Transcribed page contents
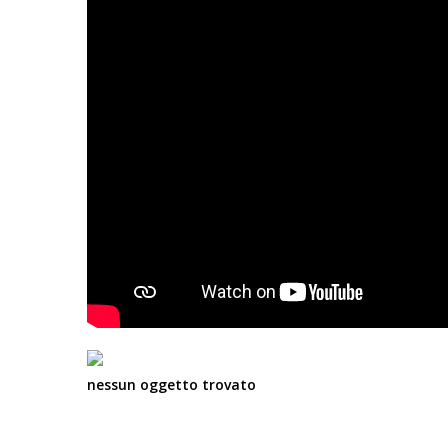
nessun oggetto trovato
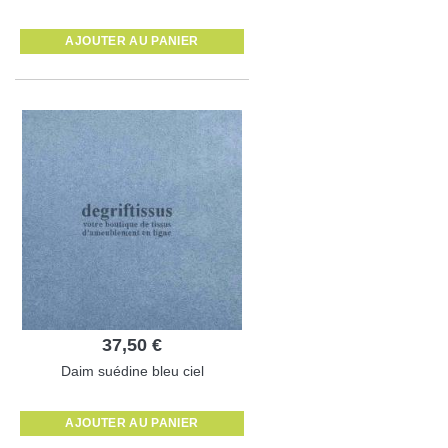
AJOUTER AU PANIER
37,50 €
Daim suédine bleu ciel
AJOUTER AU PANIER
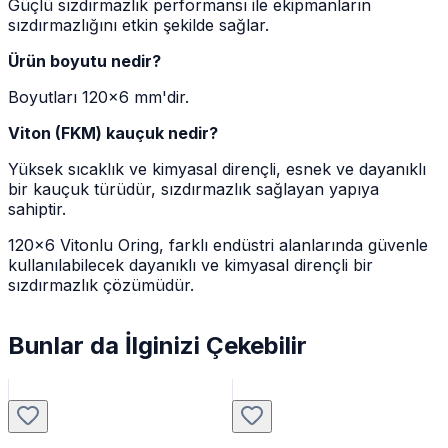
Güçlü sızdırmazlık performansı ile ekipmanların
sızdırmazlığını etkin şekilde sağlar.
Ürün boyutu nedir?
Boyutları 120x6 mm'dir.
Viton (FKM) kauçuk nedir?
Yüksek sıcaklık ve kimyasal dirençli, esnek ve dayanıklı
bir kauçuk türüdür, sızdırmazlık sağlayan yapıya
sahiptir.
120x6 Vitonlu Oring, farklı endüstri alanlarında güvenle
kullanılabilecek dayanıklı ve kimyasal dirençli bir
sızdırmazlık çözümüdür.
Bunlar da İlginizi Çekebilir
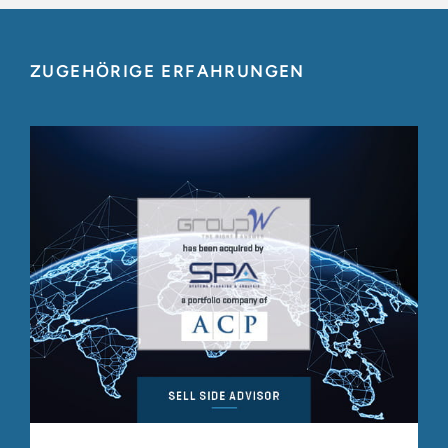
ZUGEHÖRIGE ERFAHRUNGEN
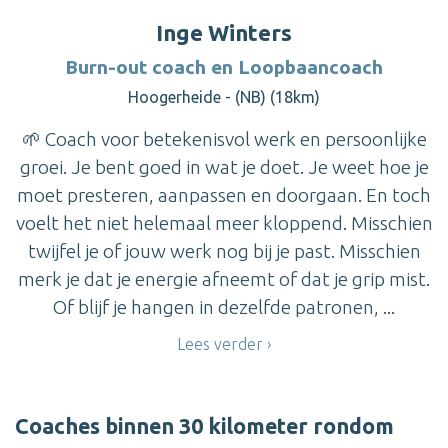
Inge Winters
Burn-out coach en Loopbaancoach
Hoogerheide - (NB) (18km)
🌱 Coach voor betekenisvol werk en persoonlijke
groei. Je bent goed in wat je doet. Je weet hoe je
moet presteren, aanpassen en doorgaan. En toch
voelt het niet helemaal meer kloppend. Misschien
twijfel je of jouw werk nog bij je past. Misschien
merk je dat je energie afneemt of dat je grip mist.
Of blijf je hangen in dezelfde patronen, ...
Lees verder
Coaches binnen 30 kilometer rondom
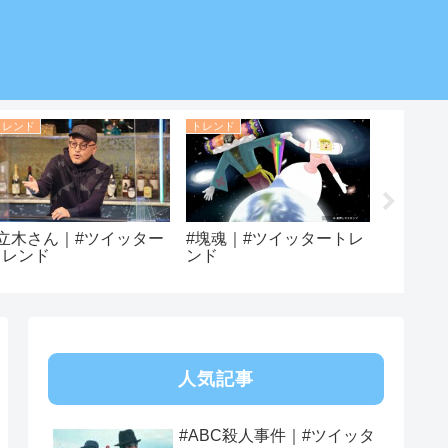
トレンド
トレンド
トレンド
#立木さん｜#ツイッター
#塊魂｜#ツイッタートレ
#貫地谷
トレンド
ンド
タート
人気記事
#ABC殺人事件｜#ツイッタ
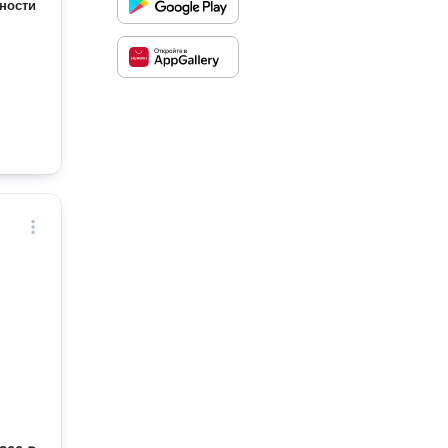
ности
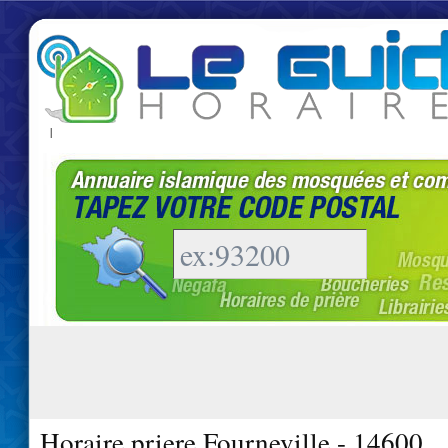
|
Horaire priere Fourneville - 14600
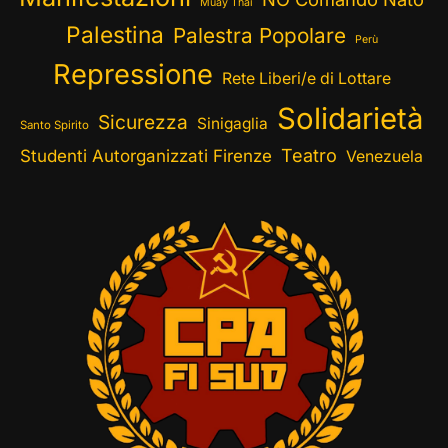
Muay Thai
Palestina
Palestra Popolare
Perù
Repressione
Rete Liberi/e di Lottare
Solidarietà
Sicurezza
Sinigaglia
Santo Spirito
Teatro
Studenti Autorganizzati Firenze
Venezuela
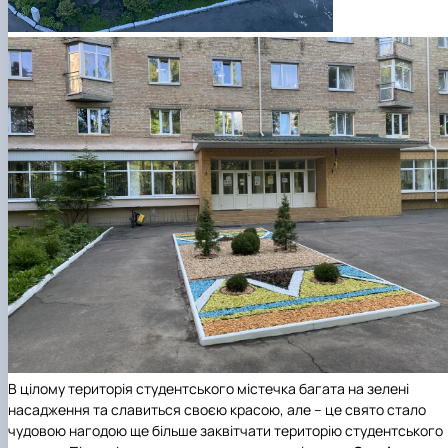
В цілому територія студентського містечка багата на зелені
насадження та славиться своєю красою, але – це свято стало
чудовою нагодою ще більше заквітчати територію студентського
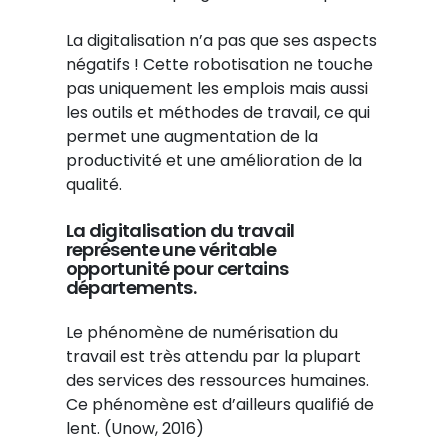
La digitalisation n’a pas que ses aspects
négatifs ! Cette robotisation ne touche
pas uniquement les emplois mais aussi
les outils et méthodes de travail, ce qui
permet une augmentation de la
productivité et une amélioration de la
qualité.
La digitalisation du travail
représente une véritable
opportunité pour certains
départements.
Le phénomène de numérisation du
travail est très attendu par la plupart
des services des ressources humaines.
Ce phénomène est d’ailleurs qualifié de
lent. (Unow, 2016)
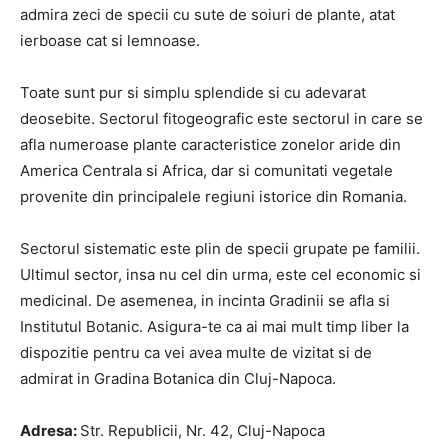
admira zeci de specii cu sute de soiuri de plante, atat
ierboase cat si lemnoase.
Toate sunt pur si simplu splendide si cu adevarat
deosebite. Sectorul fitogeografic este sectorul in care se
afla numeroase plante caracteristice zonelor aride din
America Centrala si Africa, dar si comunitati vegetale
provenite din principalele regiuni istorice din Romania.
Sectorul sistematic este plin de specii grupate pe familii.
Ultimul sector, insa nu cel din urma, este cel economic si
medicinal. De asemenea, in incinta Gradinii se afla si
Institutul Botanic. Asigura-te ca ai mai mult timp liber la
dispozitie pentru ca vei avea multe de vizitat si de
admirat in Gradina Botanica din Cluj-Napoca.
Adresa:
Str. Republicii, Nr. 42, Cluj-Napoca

_Work instructions_. Lay out every line of text in the records above as a JSON list of strings, one string per line, skipping blank lines. Leave out the picture markers.

_Task answer_.
[
  "nessun oggetto trovato",
  "AJOUTER AU PANIER",
  "37,50 €",
  "Daim suédine bleu ciel",
  "AJOUTER AU PANIER",
  "Güçlü sızdırmazlık performansı ile ekipmanların",
  "sızdırmazlığını etkin şekilde sağlar.",
  "Ürün boyutu nedir?",
  "Boyutları 120x6 mm'dir.",
  "Viton (FKM) kauçuk nedir?",
  "Yüksek sıcaklık ve kimyasal dirençli, esnek ve dayanıklı",
  "bir kauçuk türüdür, sızdırmazlık sağlayan yapıya",
  "sahiptir.",
  "120x6 Vitonlu Oring, farklı endüstri alanlarında güvenle",
  "kullanılabilecek dayanıklı ve kimyasal dirençli bir",
  "sızdırmazlık çözümüdür.",
  "Bunlar da İlginizi Çekebilir",
  "ZUGEHÖRIGE ERFAHRUNGEN",
  "Inge Winters",
  "Burn-out coach en Loopbaancoach",
  "Hoogerheide - (NB) (18km)",
  "🌱 Coach voor betekenisvol werk en persoonlijke",
  "groei. Je bent goed in wat je doet. Je weet hoe je",
  "moet presteren, aanpassen en doorgaan. En toch",
  "voelt het niet helemaal meer kloppend. Misschien",
  "twijfel je of jouw werk nog bij je past. Misschien",
  "merk je dat je energie afneemt of dat je grip mist.",
  "Of blijf je hangen in dezelfde patronen, ...",
  "Lees verder",
  "Coaches binnen 30 kilometer rondom",
  "トレンド",
  "トレンド",
  "トレンド",
  "#立木さん｜#ツイッター",
  "#塊魂｜#ツイッタートレ",
  "#貫地谷",
  "トレンド",
  "ンド",
  "タート",
  "人気記事",
  "#ABC殺人事件｜#ツイッタ",
  "ности",
  "|",
  "Horaire priere Fourneville - 14600",
  "Muay Thai",
  "Palestina",
  "Palestra Popolare",
  "Perù",
  "Repressione",
  "Rete Liberi/e di Lottare",
  "Solidarietà",
  "Sicurezza",
  "Sinigaglia",
  "Santo Spirito",
  "Teatro",
  "Studenti Autorganizzati Firenze",
  "Venezuela",
  "В цілому територія студентського містечка багата на зелені",
  "насадження та славиться своєю красою, але – це свято стало",
  "чудовою нагодою ще більше заквітчати територію студентського",
  "La digitalisation n’a pas que ses aspects",
  "négatifs ! Cette robotisation ne touche",
  "pas uniquement les emplois mais aussi",
  "les outils et méthodes de travail, ce qui",
  "permet une augmentation de la",
  "productivité et une amélioration de la",
  "qualité.",
  "La digitalisation du travail",
  "représente une véritable",
  "opportunité pour certains",
  "départements.",
  "Le phénomène de numérisation du",
  "travail est très attendu par la plupart",
  "des services des ressources humaines.",
  "Ce phénomène est d’ailleurs qualifié de",
  "lent. (Unow, 2016)",
  "admira zeci de specii cu sute de soiuri de plante, atat",
  "ierboase cat si lemnoase.",
  "Toate sunt pur si simplu splendide si cu adevarat",
  "deosebite. Sectorul fitogeografic este sectorul in care se",
  "afla numeroase plante caracteristice zonelor aride din",
  "America Centrala si Africa, dar si comunitati vegetale",
  "provenite din principalele regiuni istorice din Romania.",
  "Sectorul sistematic este plin de specii grupate pe familii.",
  "Ultimul sector, insa nu cel din urma, este cel economic si",
  "medicinal. De asemenea, in incinta Gradinii se afla si",
  "Institutul Botanic. Asigura-te ca ai mai mult timp liber la",
  "dispozitie pentru ca vei avea multe de vizitat si de",
  "admirat in Gradina Botanica din Cluj-Napoca.",
  "Adresa:",
  "Str. Republicii, Nr. 42, Cluj-Napoca"
]